Papa Roach has fought through its fair share of adversity. Famously, they fought through hard times surrounding Ozzfest more than a decade ago when they were getting booed viciously by crowd’s not embracing the band’s style. They’ve also survived member changes, label changes, business changes and a plethora of things for the decade plus that the band has been going. That’s why this past year has been so tough on the band from Vacaville, California. Just recently they had to cancel a run of shows on Monster Energy’s Uproar Festival because lead singer Jacoby Shaddix had a nodule on his left vocal cord and had to undergo surgery. Before that, while the band was working on the new album, The Connection, Shaddix was dealing with personal problems that were making his life miserable at home. His marriage was falling apart, it was making him suicidal, and he was traveling down a path of uncertainty. In a recent interview with AA, Shaddix talked about how his turmoil affected the record and how recording forced him down the road to recovery.
“This time around in the process of making the record me and my wife had split up,” said Shaddix of his personal chaos while making this album. “I had all of these emotions and I was in a lot of pain. It was a trip because music was exactly what I needed to express myself. When I was in the creative process my head wasn’t going so crazy. It gave me some sanity and some clarity in the process. With all of the shit going on in my life it let me be able to take a long hard look at my life, myself, and my actions. I got to re-focus myself. It gave me a second chance to enjoy my life. Music was there to guide me through that chaotic mess. In the end we got the record done and I got to work things out with the wife.”
When the Papa Roach frontman says that the music was helping him through his issues at home, it’s largely due to the fact Shaddix and the rest of the band wrote all of this music in the studio, including the lyrics. Jacoby talked about creating the songs for this album and how it helped him.
“Everything was in the studio,” explained Shaddix on the writing of the record. “I had zero lyrics written for this record before we stepped in. For me personally, it was ‘write the music, listen to it and find out how it makes me feel and then go from there.’ That really helped push me along in the writing process because it just spoke to me. Plus, those hellish life events went on in the process of making the record. For me, lyrically that had a big impact on where I was going with the music.”
When asked if all of the things going on in his life made this the most personal Papa Roach album to date, Shaddix’s answer was resoundingly clear.
“Oh yeah. It’s the most personal because it was happening in real time. When I wrote ‘Broken Home’ I was writing about this pain from so many years ago that followed me around my whole life. When we were writing this record it was immediate, this shit was going on right then and I had to write about it because I was f______ losing it. That’s what makes this album. I put myself out there a hundred percent. I think that’s important. It’s a trip because I come from a place of pain in a lot of songs on this record. Eventually, I have a personal goal for myself to make a record coming from a positive place in my life. I think that can be really explosive too. And I think that would be something that could take P. Roach to a different place, but for now we’re taking you down a dark road,” he said.

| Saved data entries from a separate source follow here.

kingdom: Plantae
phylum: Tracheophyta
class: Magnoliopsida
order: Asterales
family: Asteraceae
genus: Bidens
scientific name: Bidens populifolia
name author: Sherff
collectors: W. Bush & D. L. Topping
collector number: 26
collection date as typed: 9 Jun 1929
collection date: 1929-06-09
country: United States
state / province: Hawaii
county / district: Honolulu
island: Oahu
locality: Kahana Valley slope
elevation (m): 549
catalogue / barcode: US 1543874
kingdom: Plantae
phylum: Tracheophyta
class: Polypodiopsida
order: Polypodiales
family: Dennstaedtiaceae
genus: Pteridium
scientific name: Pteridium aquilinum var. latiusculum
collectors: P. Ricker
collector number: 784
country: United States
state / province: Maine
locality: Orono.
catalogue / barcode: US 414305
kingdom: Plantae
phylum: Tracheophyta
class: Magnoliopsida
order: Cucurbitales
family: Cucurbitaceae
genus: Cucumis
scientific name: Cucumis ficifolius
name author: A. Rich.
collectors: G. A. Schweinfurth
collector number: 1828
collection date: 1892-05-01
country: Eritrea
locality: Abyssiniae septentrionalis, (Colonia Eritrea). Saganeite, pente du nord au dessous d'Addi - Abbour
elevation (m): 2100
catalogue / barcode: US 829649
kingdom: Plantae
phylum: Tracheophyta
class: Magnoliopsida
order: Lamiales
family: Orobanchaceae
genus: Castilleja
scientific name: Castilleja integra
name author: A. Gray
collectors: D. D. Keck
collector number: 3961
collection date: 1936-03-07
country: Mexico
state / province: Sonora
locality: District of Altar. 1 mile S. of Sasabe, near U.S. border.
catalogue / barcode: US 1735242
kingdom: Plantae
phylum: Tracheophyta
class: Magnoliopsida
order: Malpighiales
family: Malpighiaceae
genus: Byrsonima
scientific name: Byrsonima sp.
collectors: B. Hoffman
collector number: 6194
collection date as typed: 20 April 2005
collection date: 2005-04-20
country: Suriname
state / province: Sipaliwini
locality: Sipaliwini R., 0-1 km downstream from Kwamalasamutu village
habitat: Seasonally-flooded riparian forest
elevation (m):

Now that the album’s done Shaddix has mended things in his personal life and rededicated himself to the band and his family. As a matter of fact, Jacoby’s son came up with the idea of the band’s video for “Still Swingin’” and his wife helped him design the band’s Red House Studio in Sacramento. Jacoby’s voice is almost fully-healed as well. He recently got clearance to start vocalizing and he said in two weeks he’ll be at full-force. Although it was a career threatening injury and something that was tough on his confidence, he’s regained his voice and now he’s in a more positive place with Papa Roach knowing what he’s been able to do with the group. Based on what Shaddix says about the band’s new album, you can understand why he’s regained his poise.
“Musically, we stretched out and tried some new things. And I hope the fans appreciate the brutal honesty in the music and the lyrics. We really put everything we had in ourselves in the music. I think it’s fairly apparent and I think this is a record that encompasses all things great Papa Roach.”
Starting in November Papa Roach will be playing a collection of international dates including shows in Russia, Europe, and Australia. Fans looking to see the band live here in the U.S. can expect to see them out on the road early in 2013.